The Talk Tent continued with interesting talks on Hout Bay’s Zero Waste vision, the Community Talent Exchange and why it is so important to have an alternative exchange system right now, the dangers of genetically modified Food by Charmaine Treherne from SafeAge, a talk on permaculture, and much more.
And if listening to interesting talks was not the way in which you wanted to spend your Saturday morning, then there was plenty else to do and see at the faire. My other half got to ‘test drive’ an electric bicycle on display by Ecycle SA. It works very much like an ordinary bicycle, except for the additional electric ‘umph’ to get you up the hills and to places a little faster than you usually might, on the seat of a bicycle.
Good news is that if you don’t want to peddle, you can use the throttle on the handlebar and get by in cruise mode (don’t know, feels kind of weird not to cycle on the back of a bicycle, but I could see how this might come in handy).
This particular model of electric bike also folds up, making it great for commuting. You can also get up to 25km/h, arriving at your destination with a lot less of the huff and puff than a normal bike ride.
According to their website, you can also get a ‘trike’ version, which comes with a basket both infront and behind – a moderate shopping expedition is definitely on the cards when on this model.

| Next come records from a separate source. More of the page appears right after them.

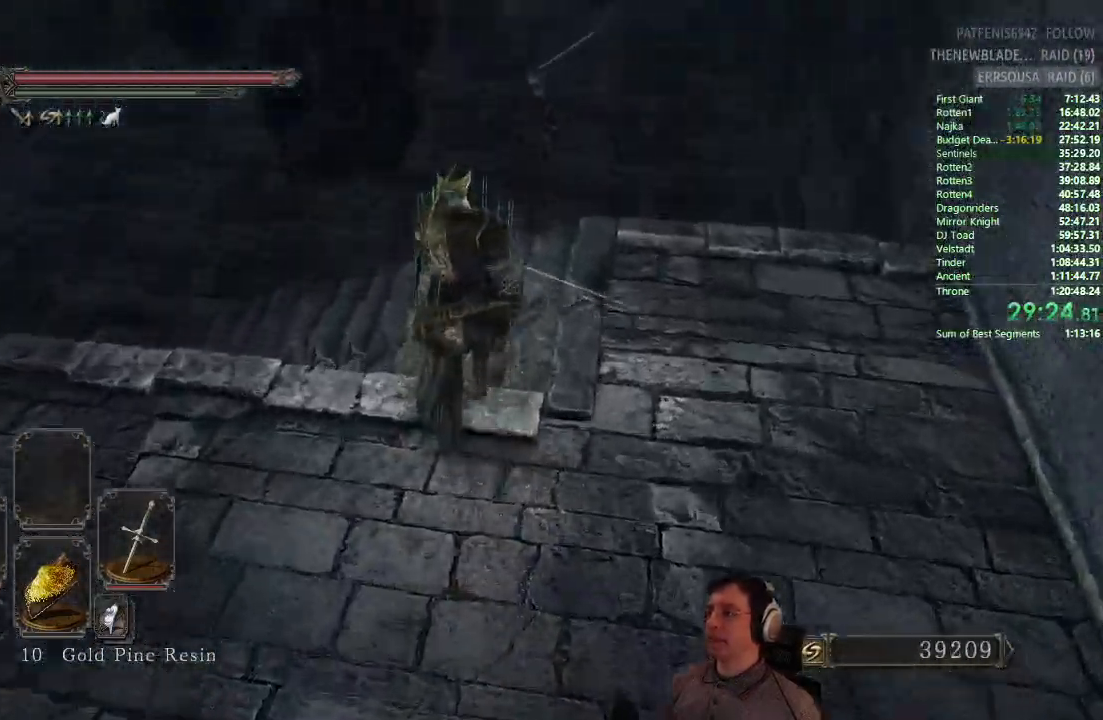
Gameplay with a controller (PlayStation layout); each line is a JSON object with the inputs held at the frame after it. "events" lists button and stick changes between this image and that frame as [ms after this image, input, new state], when the widget could be followed in between.
{"buttons": [], "left_stick": "center", "right_stick": "center", "events": [[200, "R1", "down"], [334, "R1", "up"], [450, "left_stick", "center"]]}
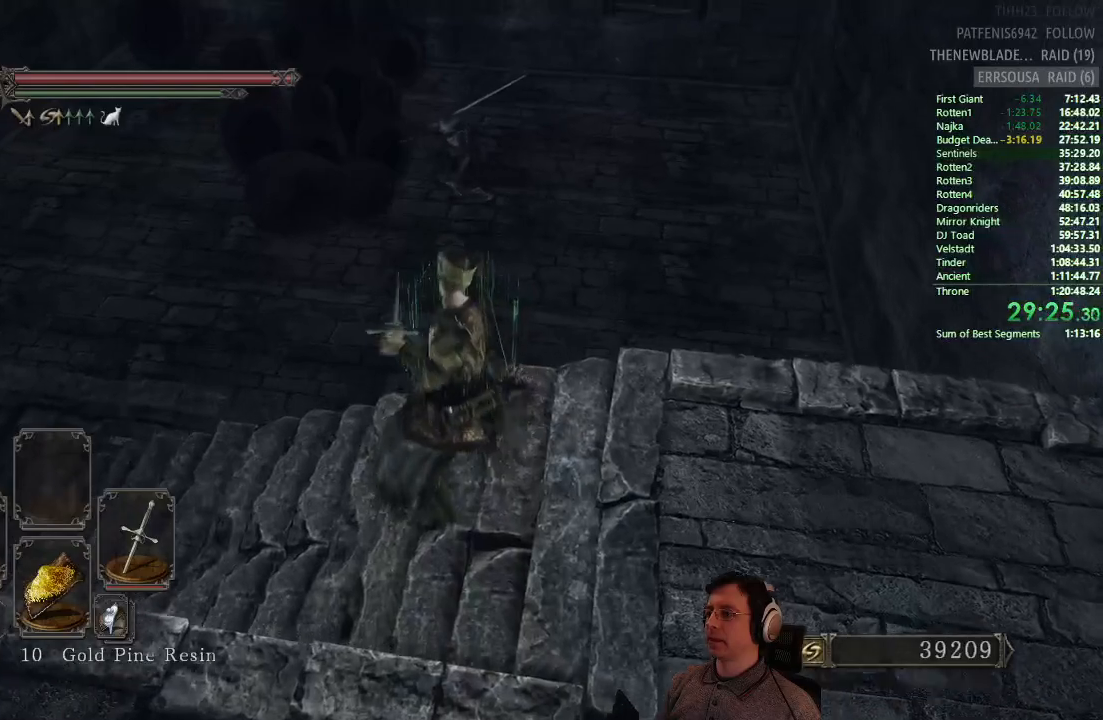
{"buttons": [], "left_stick": "center", "right_stick": "center", "events": []}
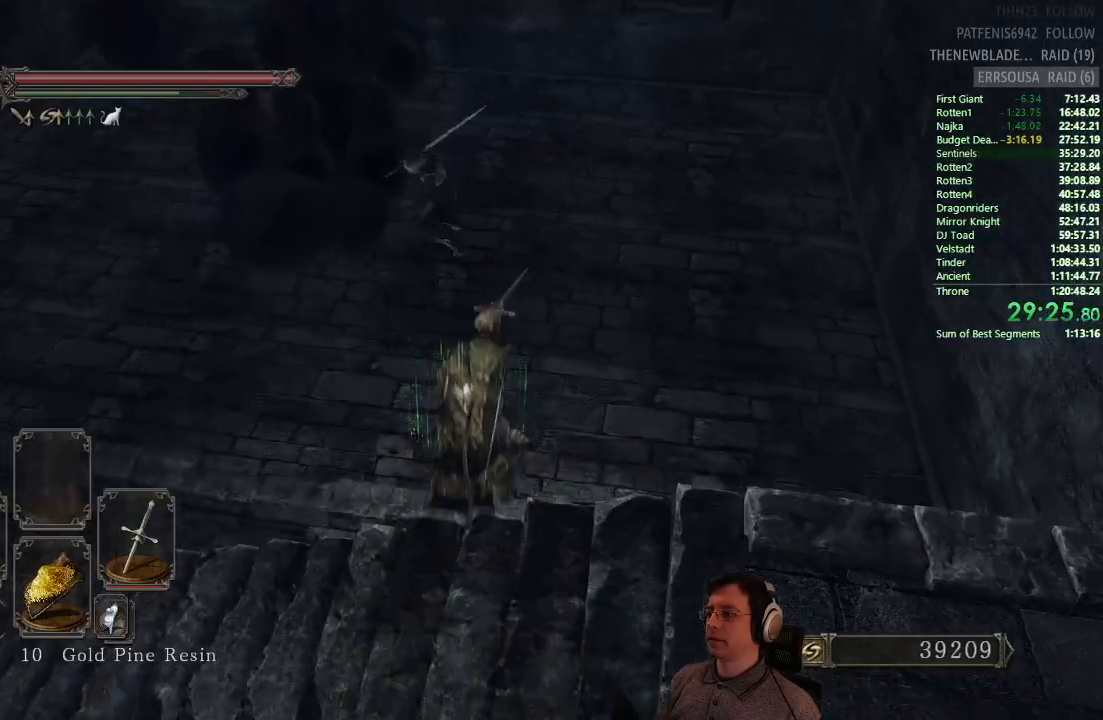
{"buttons": [], "left_stick": "center", "right_stick": "center", "events": [[50, "right_stick", "down-left"], [183, "right_stick", "center"]]}
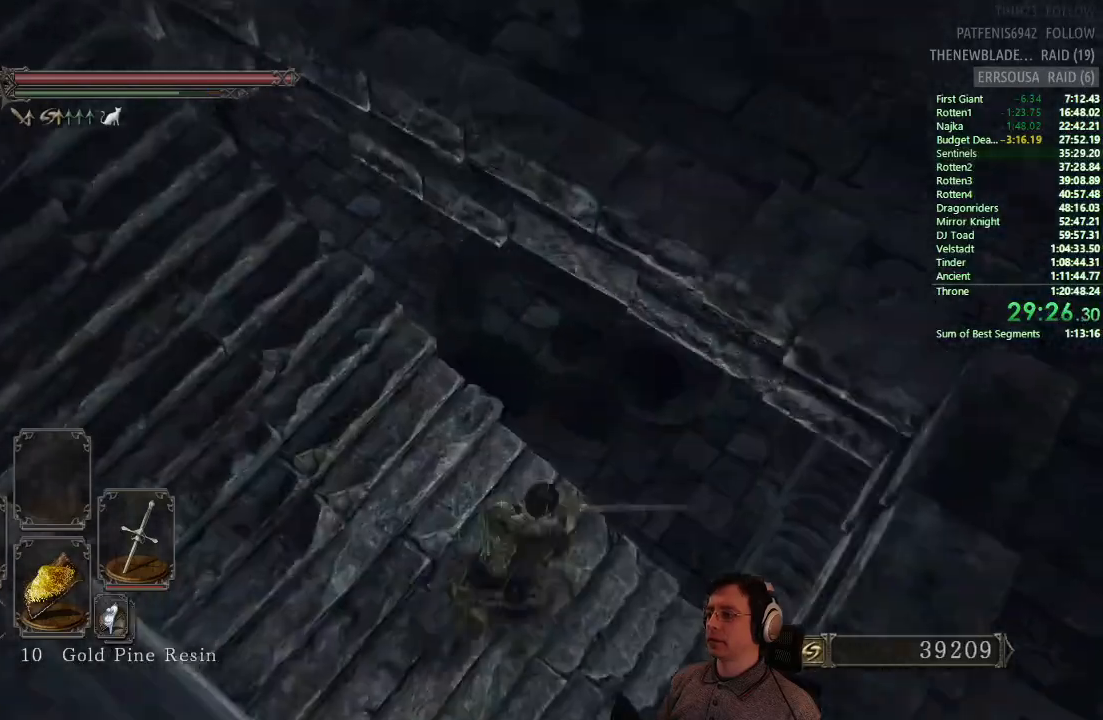
{"buttons": [], "left_stick": "up", "right_stick": "center", "events": [[50, "left_stick", "up"], [167, "CIRCLE", "down"], [284, "CIRCLE", "up"]]}
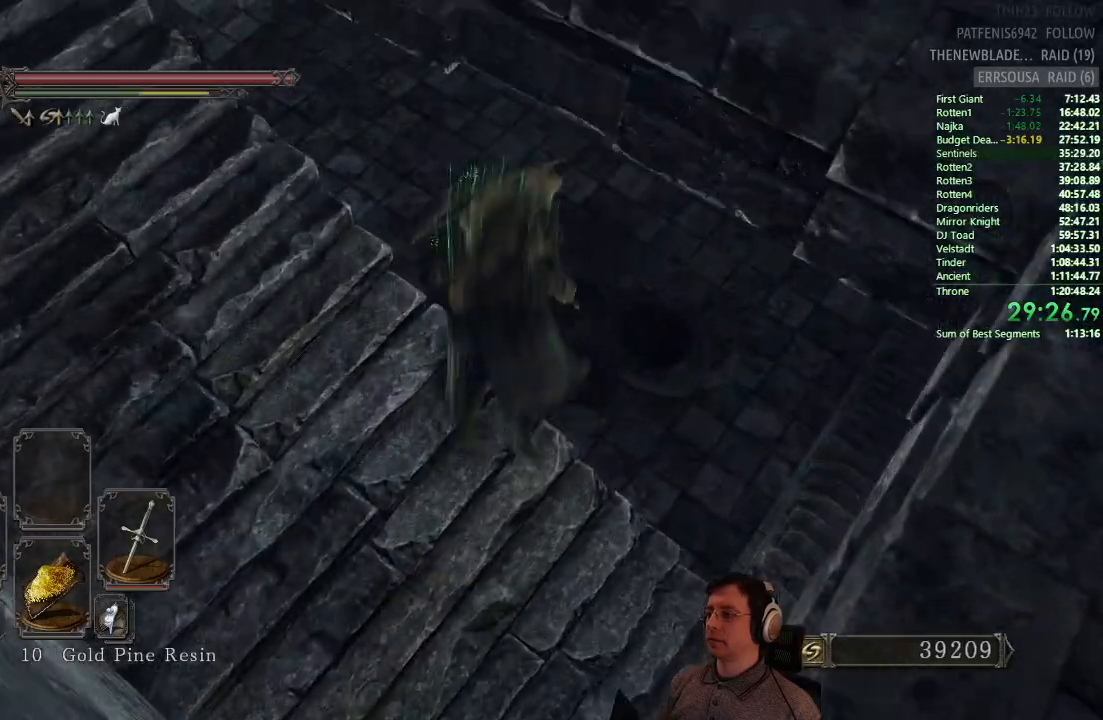
{"buttons": [], "left_stick": "up", "right_stick": "center", "events": [[250, "right_stick", "down-left"], [300, "right_stick", "left"], [401, "right_stick", "center"]]}
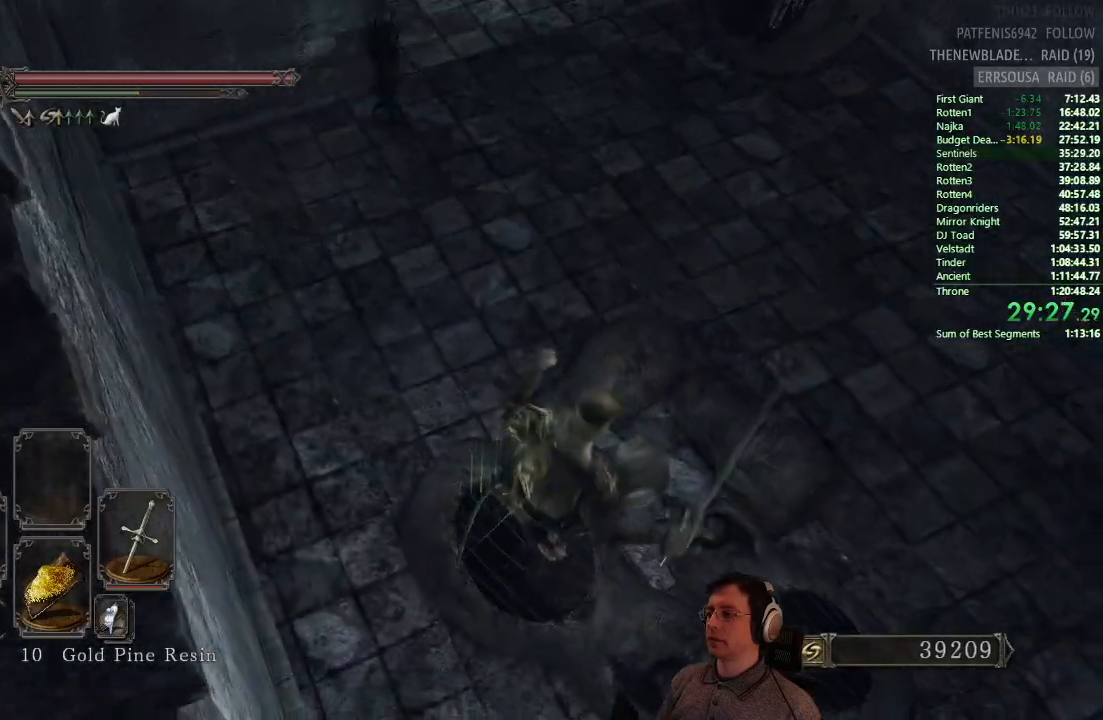
{"buttons": ["CIRCLE"], "left_stick": "up", "right_stick": "center", "events": [[100, "right_stick", "left"], [217, "right_stick", "center"], [317, "CIRCLE", "down"]]}
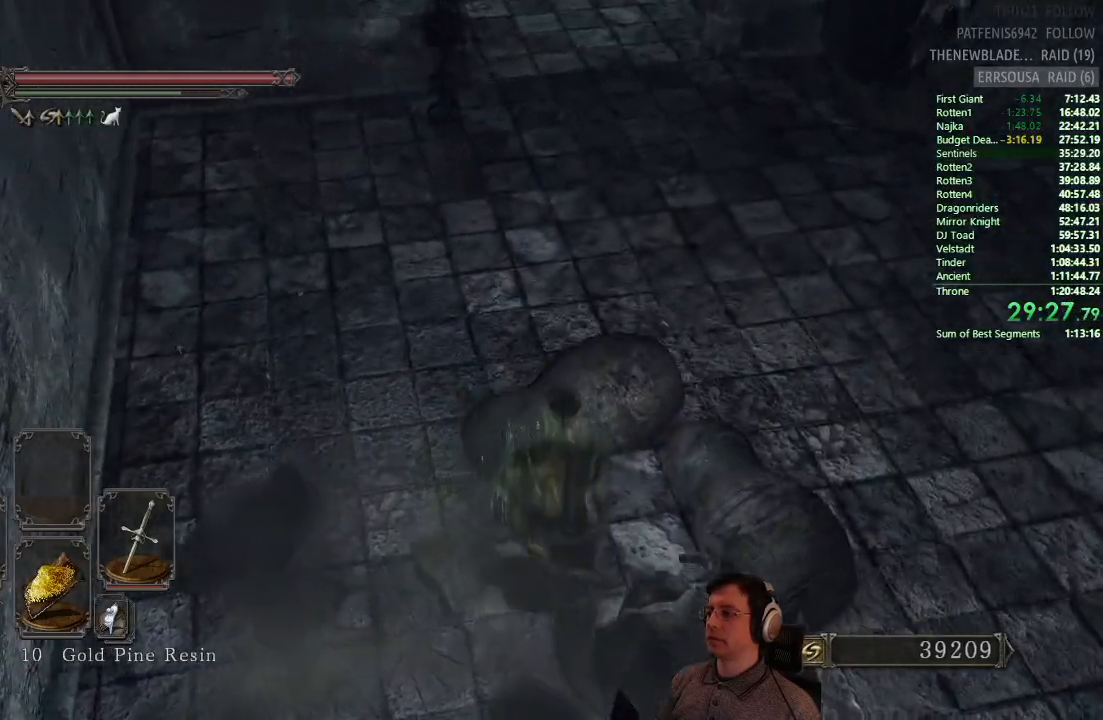
{"buttons": ["CIRCLE"], "left_stick": "up", "right_stick": "center", "events": []}
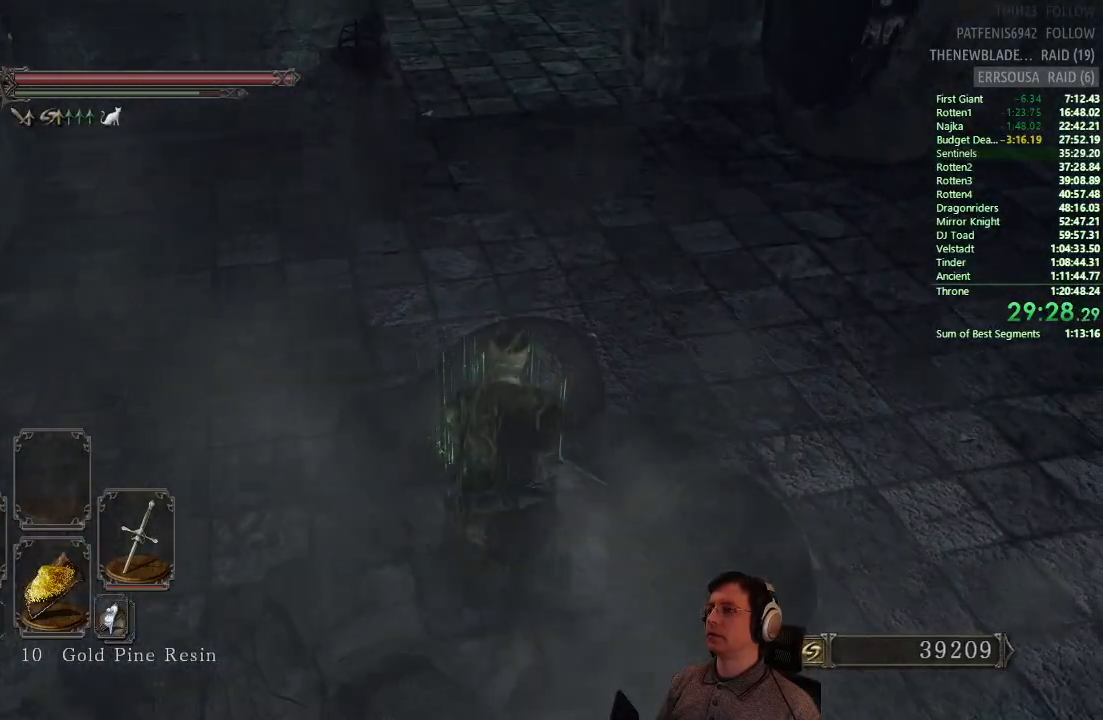
{"buttons": [], "left_stick": "up", "right_stick": "center", "events": [[300, "CIRCLE", "up"], [383, "CIRCLE", "down"], [484, "CIRCLE", "up"]]}
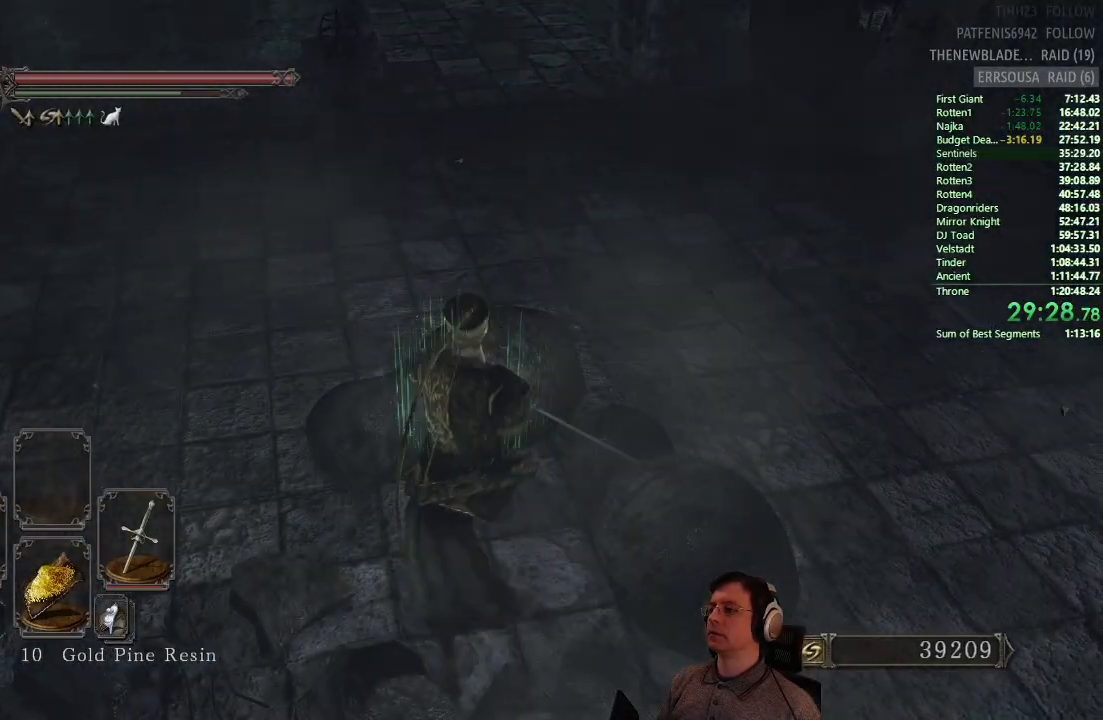
{"buttons": [], "left_stick": "up", "right_stick": "center", "events": []}
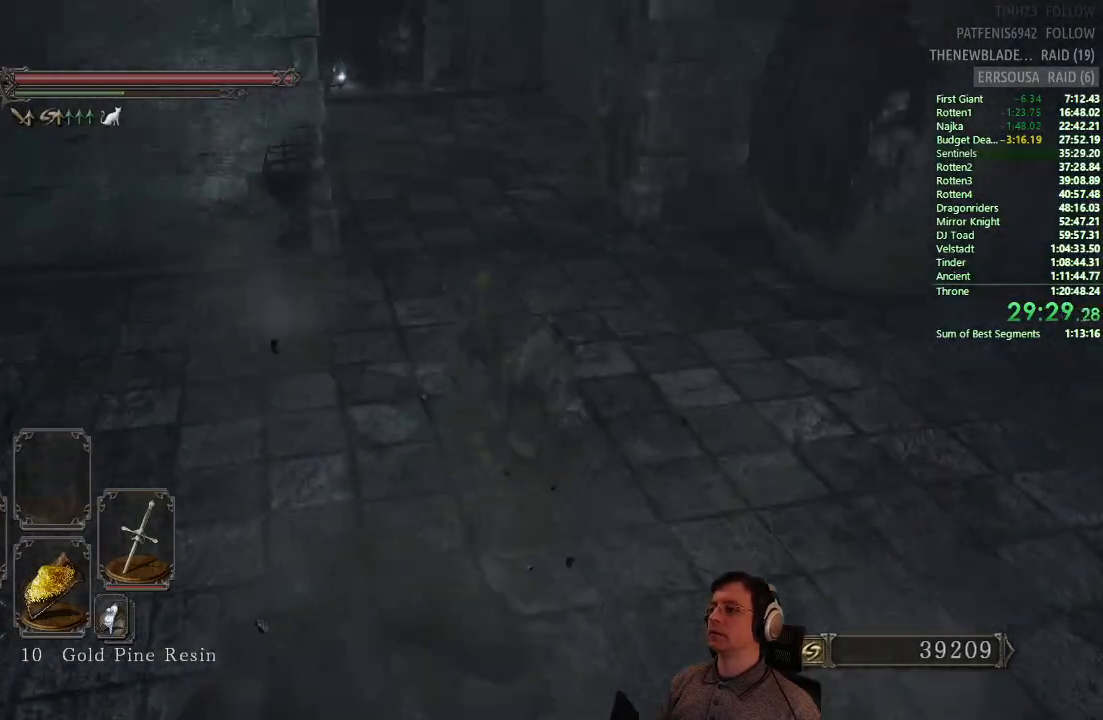
{"buttons": [], "left_stick": "up", "right_stick": "center", "events": []}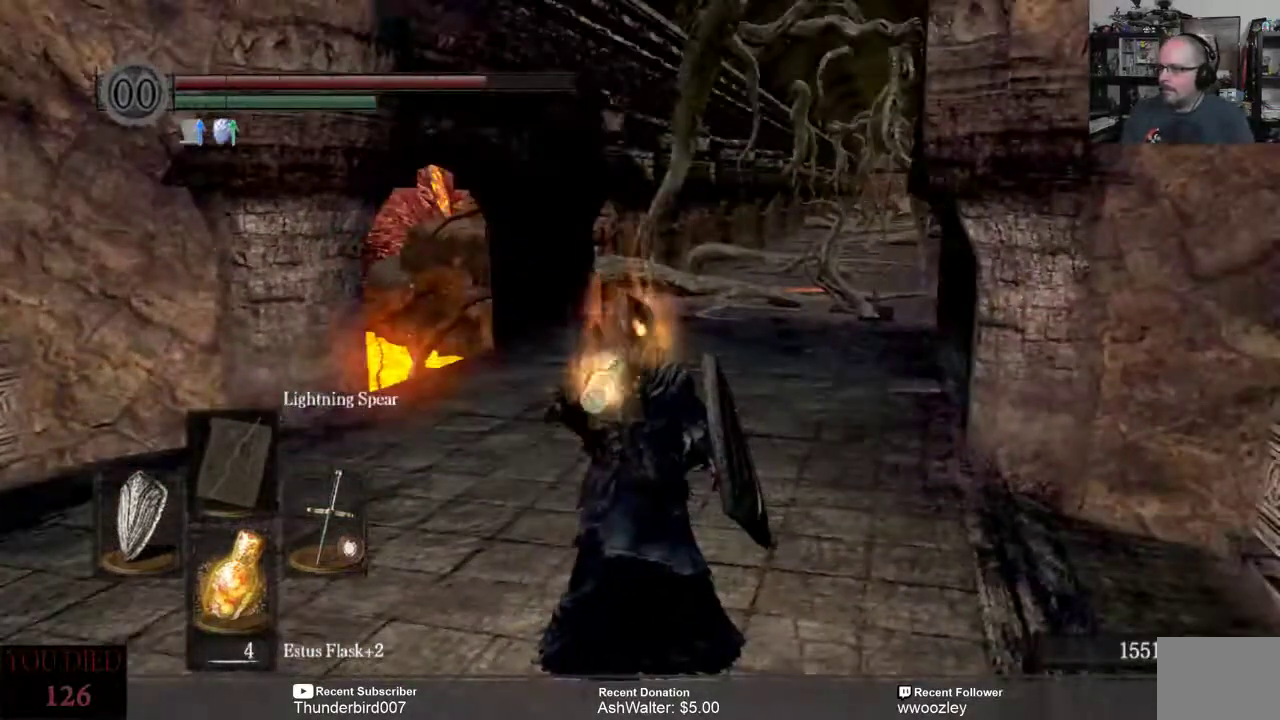
Gameplay with a controller (Xbox layout); each line is a JSON object with the inputs held at the frame after it. "events" lists button and stick changes between this image and that frame as [ms after this image, input, new state], when the widget could be followed in between. Not read: L1.
{"buttons": [], "left_stick": "down", "right_stick": "center", "events": [[33, "left_stick", "down"], [250, "right_stick", "center"]]}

Even their mountain bike version looks pretty cool! (wonder if they’d do a child carrier?)
I managed to stock up on a whole load of goodies made from recycled materials for Christmas. In particular the Klikety Klik box is an awesome receptacle for chocolates, soaps, or anything else smallish. They are made by an organisation called All Women Recycling who can produce these amazing contraptions for events and even brand them for you. I’m mad about them!
Free Life on Earth, who promote renewable energy and eco-conscious living through educational and inspirational intiatives, served us a cup of solar-heated tea! The fact that it took a couple of hours to make was not the point so much as it was made on a small, home-made DIY solar stove.
Makes one appreciate the electric kettle, and just how different our lives could be if we had to juggle our appliances to use with solar power – no more using your computer, washing machine, kettle, TV and hairdryer concurrently! We have friends on solar power in Glencairn (they are officially ‘off grid’) and they’ve managed by keeping their needs to a minimum and they ‘time share’ the solar power.
The entertainment for children was awesome, as were the children’s exhibits called ‘Rubbles and the Recycle Market’. All the grade threes of Hout Bay were challenged to create crafts out of re-usable waster products and sold them at the faire as part of an ongoing education proramme to inspire pupils to think about waste management. Well they inspired everyone!
We bought a few Christmas angels made from recycled tin cans from Atleho Dichaba, who employs roughly twenty people to do the same. He shakes his head when he thinks that the average person looks at a tin can as something to throw away. When he looks at a tin can it is worth R15 to him!
Other stalls at the Green Faire included – Urban Harvest edible gardens, Water Rhapsody who do grey water systems and rainwater harvesting, Windpower – there to promote small wind turbines, Thando Papers – handmade paper by Joseph Diliza, GreenPEAS – another Envirochild project promoting environmental action for sustainability, solar companies, Neo Trading who distribute local, sustainable and natural products, Eco Green who teach children about caring for the environment, and many more!